-------- Selected passage
Practical Machine Learning Course Project

Synopsis

This report contains research that was conducted for the Practical Machine Learning course as part of the Data Science Specialization offered through Coursera from Johns Hopkins University. This writeup was built in RStudio using the knitr function to publish the final report in HTML format.

The source code for this project can be found on GitHub: Practical Machine Learning Course Project

Introduction

Using devices such as Jawbone Up, Nike FuelBand, and Fitbit it is now possible to collect a large amount of data about personal activity relatively inexpensively. These type of devices are part of the quantified self movement – a group of enthusiasts who take measurements about themselves regularly to improve their health, to find patterns in their behavior, or because they are tech geeks. One thing that people regularly do is quantify how much of a particular activity they do, but they rarely quantify how well they do it.

The goal for this assignment is to analyze the Weight Lifting Exercise dataset and develop a machine learning algorithm using biometric data to predict the manner in which 6 participants performed a particular dumbbell exercise. This is the “classe” variable in the training set.

The biometric data was collected from accelerometers on the belt, forearm, arm, and dumbbell of the 6 participants. The participants were asked to perform barbell lifts correctly and incorrectly in 5 different ways.

For more information about the dataset used for this analysis, see section Weight Lifting Exercises Dataset from the Human Activity Recognition (HAR) project website.

The resulting prediction model will also serve as the basis for the “Course Project Prediction Quiz Portion” of this assignment where the machine learning algorithm will be applied to 20 test cases available in the test data. The predictions will submitted in the appropriate format for automated grading.

Environment Setup

Prepare the session by loading all necessary packages and clearing the global workspace (including hidden objects).

library(knitr)
library(ggplot2)
library(caret)
library(rpart)
library(rpart.plot)
library(corrplot)
library(e1071)
library(randomForest)
library(gbm)
library(parallel)
library(doParallel)
rm(list = ls(all.names = TRUE))
----------------
• **Stated task a**:
Reproduce every line of the saved data entries below without changing anything, and omit the pictures.
-------- Data section
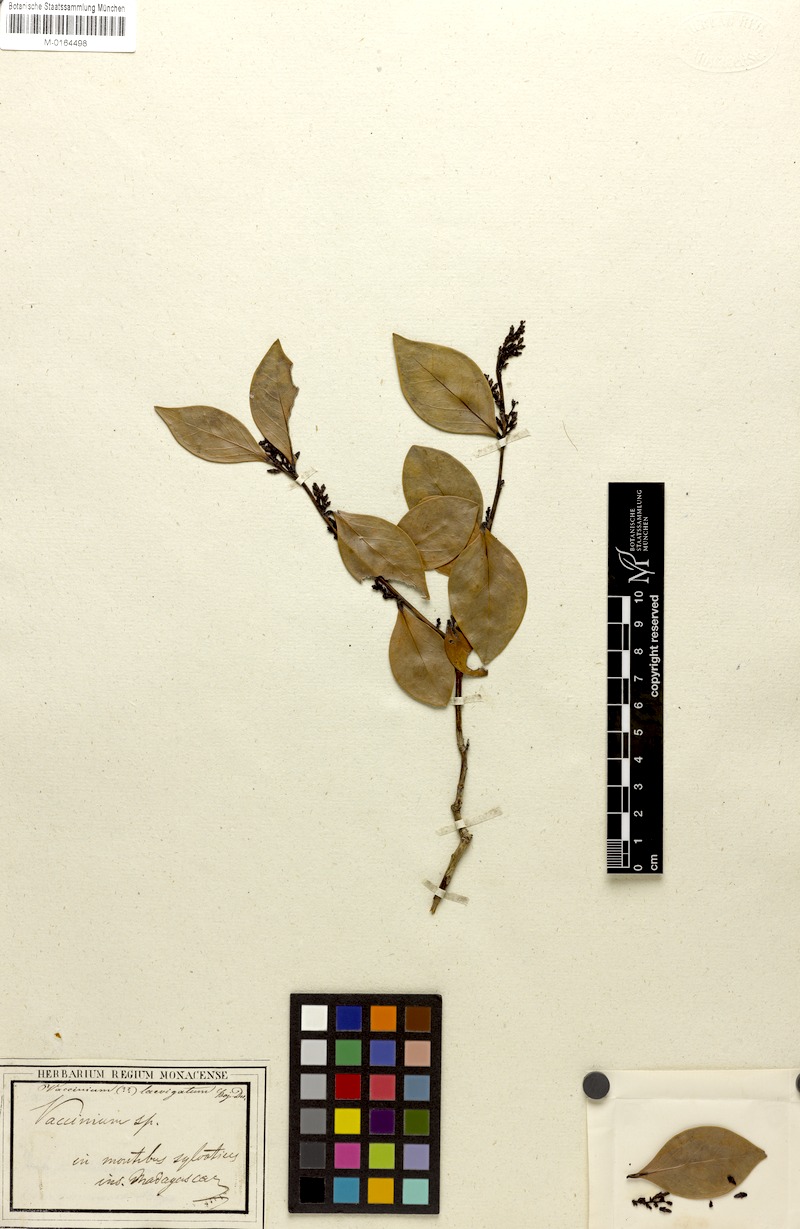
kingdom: Plantae
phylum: Tracheophyta
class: Magnoliopsida
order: Ericales
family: Ericaceae
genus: Vaccinium
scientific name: Vaccinium madagascariense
----------------
• **Stated task b**:
Carry on the machine learning course project report after its final line.

• **Answer a**:
kingdom: Plantae
phylum: Tracheophyta
class: Magnoliopsida
order: Ericales
family: Ericaceae
genus: Vaccinium
scientific name: Vaccinium madagascariense

• **Answer b**:
setwd("~/repos/coursera/github-assignments/practical-machine-learning-course-project")

Prepare the Data

Load the Data

trainURL <- "http://d396qusza40orc.cloudfront.net/predmachlearn/pml-training.csv"
validationURL  <- "http://d396qusza40orc.cloudfront.net/predmachlearn/pml-testing.csv"

trainDataFile <- "data/pml-training.csv"
validationDataFile <- "data/pml-testing.csv"

if (!file.exists('data')) {
    dir.create('data')
}
if (!file.exists(trainDataFile)) {
    download.file(url = trainURL, destfile = trainDataFile)
}
if (!file.exists(validationDataFile)) {
    download.file(url = validationURL, destfile = validationDataFile)
}

trainData <- read.csv(trainDataFile, sep = ",", header = TRUE)
validationData <- read.csv(validationDataFile, sep = ",", header = TRUE)

stopifnot(file.size(trainDataFile) == 12202745)
stopifnot(file.size(validationDataFile) == 15113)

dim(trainData)

## [1] 19622   160

dim(validationData)

## [1]  20 160

The training dataset contains 19622 observations and 160 variables while the testing dataset (used for the prediction quiz portion of the assignment) contains 20 observations and 160 variables.

Clean the Data

An initial review of both datasets revealed a larger number of missing values as well as columns not relevant for prediction. Reduce the number of features to only include data columns that make sense for prediction.

# remove variables with 'Nearly Zero Variance'
nzv <- nearZeroVar(trainData)
trainData  <- trainData[, -nzv]
validationData  <- validationData[, -nzv]

# remove variables that are mostly NA
mostlyNA <- sapply(trainData, function(x) mean(is.na(x))) > 0.95
trainData <- trainData[, mostlyNA == FALSE]
validationData <- validationData[, mostlyNA == FALSE]

# remove first 7 variables (time series or non-numeric data)
trainData <- trainData[, -c(1:7)]
validationData <- validationData[, -c(1:7)]

# determine data variables that will be used to fit models
dataVariables <- names(trainData[, 1:(length(trainData)-1)])

After cleaning, the models will be fit using the following 51 variables:

##  [1] "pitch_belt"           "yaw_belt"             "total_accel_belt"    
##  [4] "gyros_belt_x"         "gyros_belt_y"         "gyros_belt_z"        
##  [7] "accel_belt_x"         "accel_belt_y"         "accel_belt_z"        
## [10] "magnet_belt_x"        "magnet_belt_y"        "magnet_belt_z"       
## [13] "roll_arm"             "pitch_arm"            "yaw_arm"             
## [16] "total_accel_arm"      "gyros_arm_x"          "gyros_arm_y"         
## [19] "gyros_arm_z"          "accel_arm_x"          "accel_arm_y"         
## [22] "accel_arm_z"          "magnet_arm_x"         "magnet_arm_y"        
## [25] "magnet_arm_z"         "roll_dumbbell"        "pitch_dumbbell"      
## [28] "yaw_dumbbell"         "total_accel_dumbbell" "gyros_dumbbell_x"    
## [31] "gyros_dumbbell_y"     "gyros_dumbbell_z"     "accel_dumbbell_x"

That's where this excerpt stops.